Com base nesses aminoácidos projetados, a equipe modificou a sequência peptídica conhecida do hidrogel H-FQFQFK-NH₂, que já havia demonstrado liberar morfina lentamente ao longo de três dias. Os pesquisadores substituíram os resíduos de fenilalanina por aminoácidos personalizados, resultando em mais de quinze novas sequências peptídicas. Testes mostraram que algumas sequências formaram géis fluorescentes rastreáveis ao microscópio; outras geraram géis laranja com comportamento redox sensível; e algumas introduziram unidades de tetrafulvaleno passíveis de oxidação reversível, sugerindo potencial futuro em dispositivos bioeletrônicos. Testes confirmaram que esses géis são mantidos por estruturas de folhas β. O estudo estabeleceu uma relação causal clara entre estrutura e função: alterar o aminoácido altera o peptídeo, conferindo novas propriedades ao gel.

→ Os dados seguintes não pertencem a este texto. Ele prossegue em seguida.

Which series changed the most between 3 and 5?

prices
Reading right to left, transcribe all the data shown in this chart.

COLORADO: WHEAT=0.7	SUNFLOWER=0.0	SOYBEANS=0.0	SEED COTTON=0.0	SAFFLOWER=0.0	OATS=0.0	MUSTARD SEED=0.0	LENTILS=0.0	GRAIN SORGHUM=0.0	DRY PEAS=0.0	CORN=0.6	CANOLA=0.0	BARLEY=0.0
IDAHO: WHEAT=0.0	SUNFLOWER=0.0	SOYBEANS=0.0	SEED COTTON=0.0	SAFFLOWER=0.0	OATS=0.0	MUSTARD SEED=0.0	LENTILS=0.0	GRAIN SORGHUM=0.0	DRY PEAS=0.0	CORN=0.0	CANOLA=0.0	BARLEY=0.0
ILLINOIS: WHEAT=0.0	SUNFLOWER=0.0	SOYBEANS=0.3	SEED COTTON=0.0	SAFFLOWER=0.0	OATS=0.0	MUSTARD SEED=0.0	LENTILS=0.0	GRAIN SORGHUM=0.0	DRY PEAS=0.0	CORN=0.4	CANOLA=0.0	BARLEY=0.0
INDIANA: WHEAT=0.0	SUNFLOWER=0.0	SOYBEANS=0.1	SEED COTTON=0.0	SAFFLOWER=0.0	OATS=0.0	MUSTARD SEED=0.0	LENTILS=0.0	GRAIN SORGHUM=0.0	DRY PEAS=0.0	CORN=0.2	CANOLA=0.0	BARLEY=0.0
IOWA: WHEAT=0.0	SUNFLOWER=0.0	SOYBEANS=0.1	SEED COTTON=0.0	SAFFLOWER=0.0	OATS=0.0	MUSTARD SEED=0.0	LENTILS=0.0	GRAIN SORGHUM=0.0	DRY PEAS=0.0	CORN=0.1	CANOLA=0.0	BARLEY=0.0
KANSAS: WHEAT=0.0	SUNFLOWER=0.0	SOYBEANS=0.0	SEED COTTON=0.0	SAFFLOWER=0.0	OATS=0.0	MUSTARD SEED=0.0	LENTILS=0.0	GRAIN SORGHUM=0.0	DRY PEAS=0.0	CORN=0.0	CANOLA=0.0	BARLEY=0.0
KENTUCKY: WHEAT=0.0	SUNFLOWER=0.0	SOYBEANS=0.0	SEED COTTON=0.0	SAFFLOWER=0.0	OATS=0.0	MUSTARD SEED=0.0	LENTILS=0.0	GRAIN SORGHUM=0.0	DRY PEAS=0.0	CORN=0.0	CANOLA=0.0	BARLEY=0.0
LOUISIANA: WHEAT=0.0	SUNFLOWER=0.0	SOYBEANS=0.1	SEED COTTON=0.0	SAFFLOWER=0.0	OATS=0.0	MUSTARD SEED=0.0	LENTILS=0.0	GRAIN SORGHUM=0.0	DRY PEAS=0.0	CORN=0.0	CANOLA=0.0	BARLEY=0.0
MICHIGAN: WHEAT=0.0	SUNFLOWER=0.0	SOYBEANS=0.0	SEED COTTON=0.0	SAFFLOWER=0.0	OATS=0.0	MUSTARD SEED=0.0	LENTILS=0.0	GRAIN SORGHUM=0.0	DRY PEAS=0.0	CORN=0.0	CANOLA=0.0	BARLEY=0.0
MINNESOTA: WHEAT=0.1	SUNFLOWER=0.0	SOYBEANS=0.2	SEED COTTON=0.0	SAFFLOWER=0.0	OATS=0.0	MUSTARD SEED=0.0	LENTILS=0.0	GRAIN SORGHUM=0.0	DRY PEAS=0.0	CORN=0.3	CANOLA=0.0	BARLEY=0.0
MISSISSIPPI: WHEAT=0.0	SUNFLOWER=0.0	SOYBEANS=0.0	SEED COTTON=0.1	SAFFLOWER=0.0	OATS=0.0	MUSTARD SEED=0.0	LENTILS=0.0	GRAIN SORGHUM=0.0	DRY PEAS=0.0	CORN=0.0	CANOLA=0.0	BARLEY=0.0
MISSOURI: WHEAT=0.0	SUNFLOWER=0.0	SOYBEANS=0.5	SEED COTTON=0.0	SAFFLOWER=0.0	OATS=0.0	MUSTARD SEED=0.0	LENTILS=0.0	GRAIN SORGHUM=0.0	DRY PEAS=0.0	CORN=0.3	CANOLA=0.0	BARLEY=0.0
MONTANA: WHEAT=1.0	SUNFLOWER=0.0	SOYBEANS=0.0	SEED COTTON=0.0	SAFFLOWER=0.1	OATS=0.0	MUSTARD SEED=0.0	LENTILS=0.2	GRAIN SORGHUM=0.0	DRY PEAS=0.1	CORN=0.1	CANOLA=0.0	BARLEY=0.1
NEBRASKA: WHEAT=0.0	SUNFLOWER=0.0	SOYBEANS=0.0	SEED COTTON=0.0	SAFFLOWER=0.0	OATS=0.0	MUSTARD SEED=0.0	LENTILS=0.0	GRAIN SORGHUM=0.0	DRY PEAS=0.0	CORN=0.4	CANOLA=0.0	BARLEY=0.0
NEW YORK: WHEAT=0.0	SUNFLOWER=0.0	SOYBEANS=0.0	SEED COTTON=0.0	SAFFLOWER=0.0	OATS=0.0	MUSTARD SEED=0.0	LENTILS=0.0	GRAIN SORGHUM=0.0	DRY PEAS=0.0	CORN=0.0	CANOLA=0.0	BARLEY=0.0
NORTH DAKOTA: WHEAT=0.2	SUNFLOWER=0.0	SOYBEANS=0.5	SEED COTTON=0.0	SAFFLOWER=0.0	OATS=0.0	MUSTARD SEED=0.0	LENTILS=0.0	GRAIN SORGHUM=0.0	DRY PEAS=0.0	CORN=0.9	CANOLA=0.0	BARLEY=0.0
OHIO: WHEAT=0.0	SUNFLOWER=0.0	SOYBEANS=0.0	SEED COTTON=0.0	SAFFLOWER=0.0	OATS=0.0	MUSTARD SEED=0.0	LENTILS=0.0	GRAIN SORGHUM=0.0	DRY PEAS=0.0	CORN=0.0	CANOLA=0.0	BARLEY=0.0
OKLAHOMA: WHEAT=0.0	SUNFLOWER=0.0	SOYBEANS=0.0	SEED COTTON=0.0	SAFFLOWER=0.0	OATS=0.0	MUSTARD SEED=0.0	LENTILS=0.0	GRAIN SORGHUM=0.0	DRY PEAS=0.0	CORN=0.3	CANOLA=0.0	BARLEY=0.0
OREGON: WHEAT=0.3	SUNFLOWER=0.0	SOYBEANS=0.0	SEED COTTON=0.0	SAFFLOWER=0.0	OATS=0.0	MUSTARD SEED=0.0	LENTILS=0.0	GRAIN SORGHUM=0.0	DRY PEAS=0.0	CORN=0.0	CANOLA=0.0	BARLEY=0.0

Algumas substituições de aminoácidos foram eficazes, mas também revelaram fragilidades, como resíduos de ftalimida que se clivam sob condições de síntese. Esses casos de insucesso também forneceram à equipe experiência sobre quais designs químicos são mais estáveis. A inovação do estudo reside na síntese direta de aminoácidos com funções eletrônicas e ópticas integradas, incorporando-os diretamente na cadeia peptídica. Em vez de modificar o gel após sua formação, os pesquisadores construíram a funcionalidade a partir do nível mais básico do material. Essa abordagem pode ter amplo impacto na administração de fármacos, engenharia de tecidos e bioeletrônica.